Tue Jun 30, 2020, 11:38 PM
Jun 2020

Maybe in coastal Oregon or Washington? Don't know. I was always fascinated by them as a kid while visiting different places.

SeattleVet

(5,598 posts)
11. From Smithsonian Magazine:
Wed Jul 1, 2020, 02:11 AM
Jul 2020

How come I see fireflies in New York, Illinois, Iowa and all through the South, but not in the West?

— Todd Schmidt | Chico, California

Well, you can see fireflies in the West, but you have to look a lot harder, says Marc Branham, a research associate at the National Museum of Natural History and an associate professor of entomology at the University of Florida. There’s kind of a firefly Continental Divide, and it has to do with flashing behavior among adults. Among Eastern species, males flash while they’re in flight to attract females; those species don’t live farther west than Kansas, except for a few isolated populations. Out West, it’s the adult females that glow, but only while they’re on the ground, and very faintly—so faintly their glow is hardly detectable even to a human eye fully adapted to the dark. And few people venture out without a flashlight or other light on.

--------------------

I really miss seeing the summer evening shows that I remember seeing when I was growing up in New York. I've told my wife about them, but we've never been in a place in the East during the season.

yonder

(10,006 posts)
13. That answers that, thank you. Pretty interesting, actually,
Wed Jul 1, 2020, 02:15 PM
Jul 2020

and could be the beginning of a quest.

Arkansas Granny

(31,861 posts)
6. One of the best memories with my kids involved lightning bugs.
Tue Jun 30, 2020, 11:07 PM
Jun 2020

We had spent the summer afternoon swimming at the creek.
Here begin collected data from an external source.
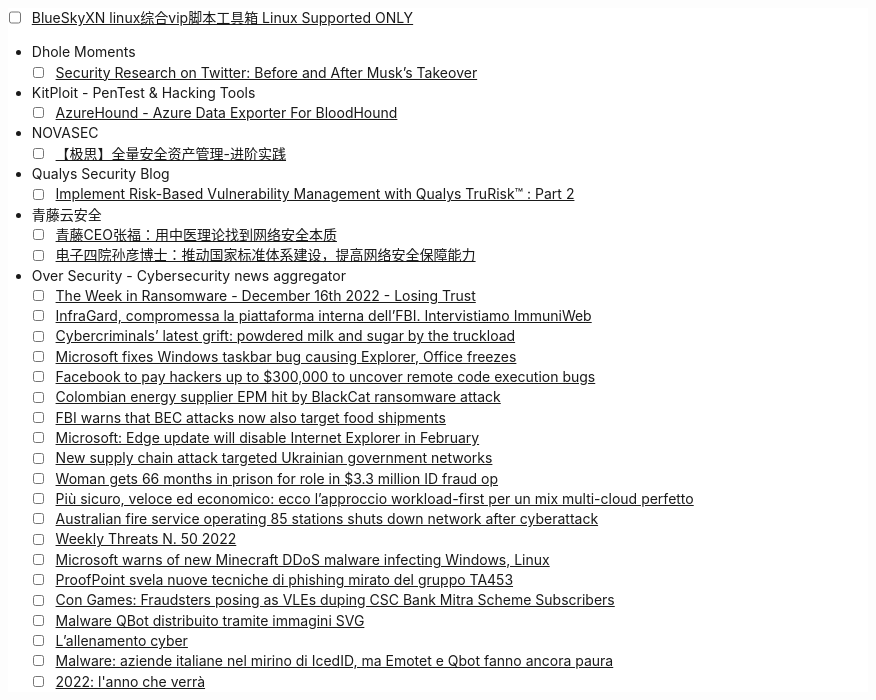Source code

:   - [ ] [BlueSkyXN linux综合vip脚本工具箱 Linux Supported ONLY](https://blog.upx8.com/3152)
- Dhole Moments
  - [ ] [Security Research on Twitter: Before and After Musk’s Takeover](https://soatok.blog/2022/12/16/security-research-on-twitter-before-and-after-musks-takeover/)
- KitPloit - PenTest & Hacking Tools
  - [ ] [AzureHound - Azure Data Exporter For BloodHound](http://www.kitploit.com/2022/12/azurehound-azure-data-exporter-for.html)
- NOVASEC
  - [ ] [【极思】全量安全资产管理-进阶实践](https://mp.weixin.qq.com/s?__biz=MzUzODU3ODA0MA==&mid=2247488283&idx=1&sn=5b421b63a8f144be698485621ffec178&chksm=fad4ce0ccda3471a62531aa634ae19db389b5bed00a54f06611332664e409758d20056f2ba03&scene=58&subscene=0#rd)
- Qualys Security Blog
  - [ ] [Implement Risk-Based Vulnerability Management with Qualys TruRisk™ : Part 2](https://blog.qualys.com/category/vulnerabilities-threat-research)
- 青藤云安全
  - [ ] [青藤CEO张福：用中医理论找到网络安全本质](https://mp.weixin.qq.com/s?__biz=MzAwNDE4Mzc1NA==&mid=2650839288&idx=1&sn=fe27a8cb4530308abb0a52338e2eae61&chksm=80dbfb5db7ac724b877be4defbf408a9b0ed8412d7404a4cae9539ffdf8f84b84a3385fc3ab0&scene=58&subscene=0#rd)
  - [ ] [电子四院孙彦博士：推动国家标准体系建设，提高网络安全保障能力](https://mp.weixin.qq.com/s?__biz=MzAwNDE4Mzc1NA==&mid=2650839288&idx=2&sn=5f42f107bffc6526b7558fd7349659f0&chksm=80dbfb5db7ac724bf68674ff65a2e57cd2be5cd71fabb1fb845461c9275f001617244ebe6d3b&scene=58&subscene=0#rd)
- Over Security - Cybersecurity news aggregator
  - [ ] [The Week in Ransomware - December 16th 2022 - Losing Trust](https://www.bleepingcomputer.com/news/security/the-week-in-ransomware-december-16th-2022-losing-trust/)
  - [ ] [InfraGard, compromessa la piattaforma interna dell’FBI. Intervistiamo ImmuniWeb](https://www.insicurezzadigitale.com/infragard-compromessa-la-piattaforma-interna-dellfbi-intervistiamo-immuniweb/)
  - [ ] [Cybercriminals’ latest grift: powdered milk and sugar by the truckload](https://therecord.media/cybercriminals-latest-grift-powdered-milk-and-sugar-by-the-truckload/)
  - [ ] [Microsoft fixes Windows taskbar bug causing Explorer, Office freezes](https://www.bleepingcomputer.com/news/microsoft/microsoft-fixes-windows-taskbar-bug-causing-explorer-office-freezes/)
  - [ ] [Facebook to pay hackers up to $300,000 to uncover remote code execution bugs](https://therecord.media/facebook-to-pay-hackers-up-to-300000-to-uncover-remote-code-execution-bugs/)
  - [ ] [Colombian energy supplier EPM hit by BlackCat ransomware attack](https://www.bleepingcomputer.com/news/security/colombian-energy-supplier-epm-hit-by-blackcat-ransomware-attack/)
  - [ ] [FBI warns that BEC attacks now also target food shipments](https://www.bleepingcomputer.com/news/security/fbi-warns-that-bec-attacks-now-also-target-food-shipments/)
  - [ ] [Microsoft: Edge update will disable Internet Explorer in February](https://www.bleepingcomputer.com/news/microsoft/microsoft-edge-update-will-disable-internet-explorer-in-february/)
  - [ ] [New supply chain attack targeted Ukrainian government networks](https://therecord.media/new-supply-chain-attack-targeted-ukrainian-government-networks/)
  - [ ] [Woman gets 66 months in prison for role in $3.3 million ID fraud op](https://www.bleepingcomputer.com/news/security/woman-gets-66-months-in-prison-for-role-in-33-million-id-fraud-op/)
  - [ ] [Più sicuro, veloce ed economico: ecco l’approccio workload-first per un mix multi-cloud perfetto](https://www.cybersecurity360.it/soluzioni-aziendali/piu-sicuro-veloce-ed-economico-ecco-lapproccio-workload-first-per-un-mix-multi-cloud-perfetto/)
  - [ ] [Australian fire service operating 85 stations shuts down network after cyberattack](https://therecord.media/australian-fire-service-operating-85-stations-shuts-down-network-after-cyberattack/)
  - [ ] [Weekly Threats N. 50 2022](https://www.ts-way.com/it/weekly-threats/2022/12/16/weekly-threats-n-50-2022/)
  - [ ] [Microsoft warns of new Minecraft DDoS malware infecting Windows, Linux](https://www.bleepingcomputer.com/news/security/microsoft-warns-of-new-minecraft-ddos-malware-infecting-windows-linux/)
  - [ ] [ProofPoint svela nuove tecniche di phishing mirato del gruppo TA453](https://www.securityinfo.it/2022/12/16/proofpoint-svela-nuove-tecniche-di-phishing-mirato-del-gruppo-ta453/?utm_source=rss&utm_medium=rss&utm_campaign=proofpoint-svela-nuove-tecniche-di-phishing-mirato-del-gruppo-ta453)
  - [ ] [Con Games: Fraudsters posing as VLEs duping CSC Bank Mitra Scheme Subscribers](https://blog.cyble.com/2022/12/16/con-games-fraudsters-posing-as-vles-duping-csc-bank-mitra-scheme-subscribers/)
  - [ ] [Malware QBot distribuito tramite immagini SVG](https://www.securityinfo.it/2022/12/16/malware-qbot-immagini-svg/?utm_source=rss&utm_medium=rss&utm_campaign=malware-qbot-immagini-svg)
  - [ ] [L’allenamento cyber](https://roccosicilia.com/2022/12/16/lallenamento-cyber/)
  - [ ] [Malware: aziende italiane nel mirino di IcedID, ma Emotet e Qbot fanno ancora paura](https://www.cybersecurity360.it/news/global-threat-index-di-novembre-2022-il-23-delle-aziende-italiane-nel-mirino-di-icedid/)
  - [ ] [2022: l'anno che verrà](https://codiceinsicuro.it/blog/2022-lanno-che-verra/)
The sun was going down and it was time to go home, but they were famished after playing in the water and wanted a snack before we left.

Across the creek hundreds of lightning bugs began flashing in the bushes and reflecting in the water. There was no moon that night and as darkness deepened the stars came out and they were also reflected in the water. It was like jewels shining on the dark surface of the stream. We sat and watched it for a long time before we packed up and headed home.

2naSalit

(93,201 posts)
8. I miss those!
Tue Jun 30, 2020, 11:22 PM
Jun 2020

We had them in New England and in the Great Lakes region. I loved watching them as a kid. My parent would pitch a big tent for us to play in all summer and let us sleep out in it some nights. My siblings and I would catch some and let them loose in the tent so we could watch them as we went to sleep.
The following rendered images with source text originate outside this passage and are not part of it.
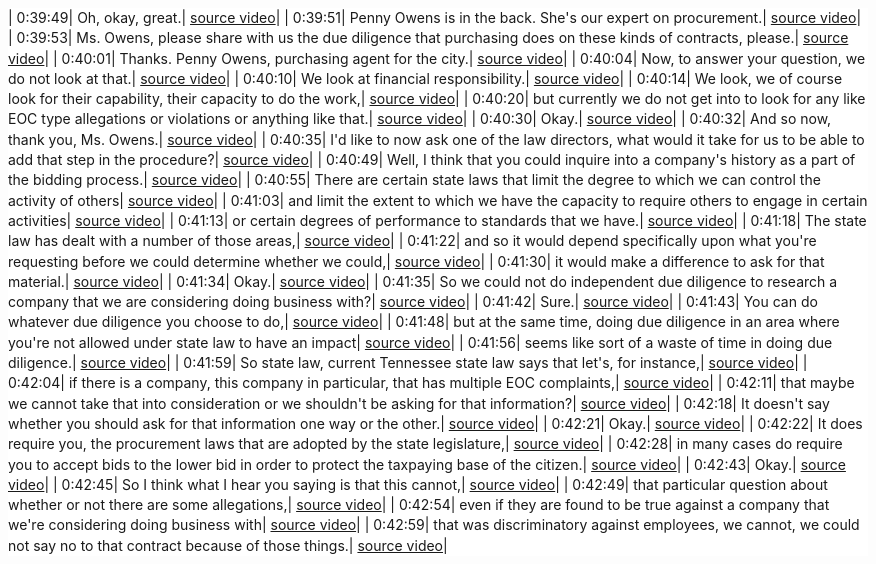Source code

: | 0:39:49| Oh, okay, great.| [source video](https://archive.org/details/city-council-r-265-211005?start=2389)|
| 0:39:51| Penny Owens is in the back. She's our expert on procurement.| [source video](https://archive.org/details/city-council-r-265-211005?start=2391)|
| 0:39:53| Ms. Owens, please share with us the due diligence that purchasing does on these kinds of contracts, please.| [source video](https://archive.org/details/city-council-r-265-211005?start=2393)|
| 0:40:01| Thanks. Penny Owens, purchasing agent for the city.| [source video](https://archive.org/details/city-council-r-265-211005?start=2401)|
| 0:40:04| Now, to answer your question, we do not look at that.| [source video](https://archive.org/details/city-council-r-265-211005?start=2404)|
| 0:40:10| We look at financial responsibility.| [source video](https://archive.org/details/city-council-r-265-211005?start=2410)|
| 0:40:14| We look, we of course look for their capability, their capacity to do the work,| [source video](https://archive.org/details/city-council-r-265-211005?start=2414)|
| 0:40:20| but currently we do not get into to look for any like EOC type allegations or violations or anything like that.| [source video](https://archive.org/details/city-council-r-265-211005?start=2420)|
| 0:40:30| Okay.| [source video](https://archive.org/details/city-council-r-265-211005?start=2430)|
| 0:40:32| And so now, thank you, Ms. Owens.| [source video](https://archive.org/details/city-council-r-265-211005?start=2432)|
| 0:40:35| I'd like to now ask one of the law directors, what would it take for us to be able to add that step in the procedure?| [source video](https://archive.org/details/city-council-r-265-211005?start=2435)|
| 0:40:49| Well, I think that you could inquire into a company's history as a part of the bidding process.| [source video](https://archive.org/details/city-council-r-265-211005?start=2449)|
| 0:40:55| There are certain state laws that limit the degree to which we can control the activity of others| [source video](https://archive.org/details/city-council-r-265-211005?start=2455)|
| 0:41:03| and limit the extent to which we have the capacity to require others to engage in certain activities| [source video](https://archive.org/details/city-council-r-265-211005?start=2463)|
| 0:41:13| or certain degrees of performance to standards that we have.| [source video](https://archive.org/details/city-council-r-265-211005?start=2473)|
| 0:41:18| The state law has dealt with a number of those areas,| [source video](https://archive.org/details/city-council-r-265-211005?start=2478)|
| 0:41:22| and so it would depend specifically upon what you're requesting before we could determine whether we could,| [source video](https://archive.org/details/city-council-r-265-211005?start=2482)|
| 0:41:30| it would make a difference to ask for that material.| [source video](https://archive.org/details/city-council-r-265-211005?start=2490)|
| 0:41:34| Okay.| [source video](https://archive.org/details/city-council-r-265-211005?start=2494)|
| 0:41:35| So we could not do independent due diligence to research a company that we are considering doing business with?| [source video](https://archive.org/details/city-council-r-265-211005?start=2495)|
| 0:41:42| Sure.| [source video](https://archive.org/details/city-council-r-265-211005?start=2502)|
| 0:41:43| You can do whatever due diligence you choose to do,| [source video](https://archive.org/details/city-council-r-265-211005?start=2503)|
| 0:41:48| but at the same time, doing due diligence in an area where you're not allowed under state law to have an impact| [source video](https://archive.org/details/city-council-r-265-211005?start=2508)|
| 0:41:56| seems like sort of a waste of time in doing due diligence.| [source video](https://archive.org/details/city-council-r-265-211005?start=2516)|
| 0:41:59| So state law, current Tennessee state law says that let's, for instance,| [source video](https://archive.org/details/city-council-r-265-211005?start=2519)|
| 0:42:04| if there is a company, this company in particular, that has multiple EOC complaints,| [source video](https://archive.org/details/city-council-r-265-211005?start=2524)|
| 0:42:11| that maybe we cannot take that into consideration or we shouldn't be asking for that information?| [source video](https://archive.org/details/city-council-r-265-211005?start=2531)|
| 0:42:18| It doesn't say whether you should ask for that information one way or the other.| [source video](https://archive.org/details/city-council-r-265-211005?start=2538)|
| 0:42:21| Okay.| [source video](https://archive.org/details/city-council-r-265-211005?start=2541)|
| 0:42:22| It does require you, the procurement laws that are adopted by the state legislature,| [source video](https://archive.org/details/city-council-r-265-211005?start=2542)|
| 0:42:28| in many cases do require you to accept bids to the lower bid in order to protect the taxpaying base of the citizen.| [source video](https://archive.org/details/city-council-r-265-211005?start=2548)|
| 0:42:43| Okay.| [source video](https://archive.org/details/city-council-r-265-211005?start=2563)|
| 0:42:45| So I think what I hear you saying is that this cannot,| [source video](https://archive.org/details/city-council-r-265-211005?start=2565)|
| 0:42:49| that particular question about whether or not there are some allegations,| [source video](https://archive.org/details/city-council-r-265-211005?start=2569)|
| 0:42:54| even if they are found to be true against a company that we're considering doing business with| [source video](https://archive.org/details/city-council-r-265-211005?start=2574)|
| 0:42:59| that was discriminatory against employees, we cannot, we could not say no to that contract because of those things.| [source video](https://archive.org/details/city-council-r-265-211005?start=2579)|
Later in life I enjoyed driving around the lakes at night in summer, out in the fields there were so many that they looked like streaks of light as I rolled down the highway.

lastlib

(24,972 posts)
10. They're making a comeback!
Wed Jul 1, 2020, 01:10 AM
Jul 2020

Twenty years ago, even thirty years ago, it was rare here to see more than a few a night in this part of the country. Now there are tens of thousands of them all night long!

Thirty years ago, in early May, a local FM radio station (104.1) ran a contest, with the goal to bring in 104 fireflies. But fireflies weren't really out yet here, so they were slow geting a winner. But they were out in force, in the south part of the state; and a friend and I were taking a trip down there. In a campground the night we were there, we caught 120 fireflies in a jar. We drove back home with them the next day, and the day after, we went to the radio station and cashed them in. We won the prize, $104.10! The DJ's were flabbergasted that we could find that many, until we told them we traveled to get them. Since it was his idea, I let him have most of the money, but I got $20 to buy a couple of albums (Asia and Styx Cornerstone), and he got stereo speaker system for his car. A nice memory!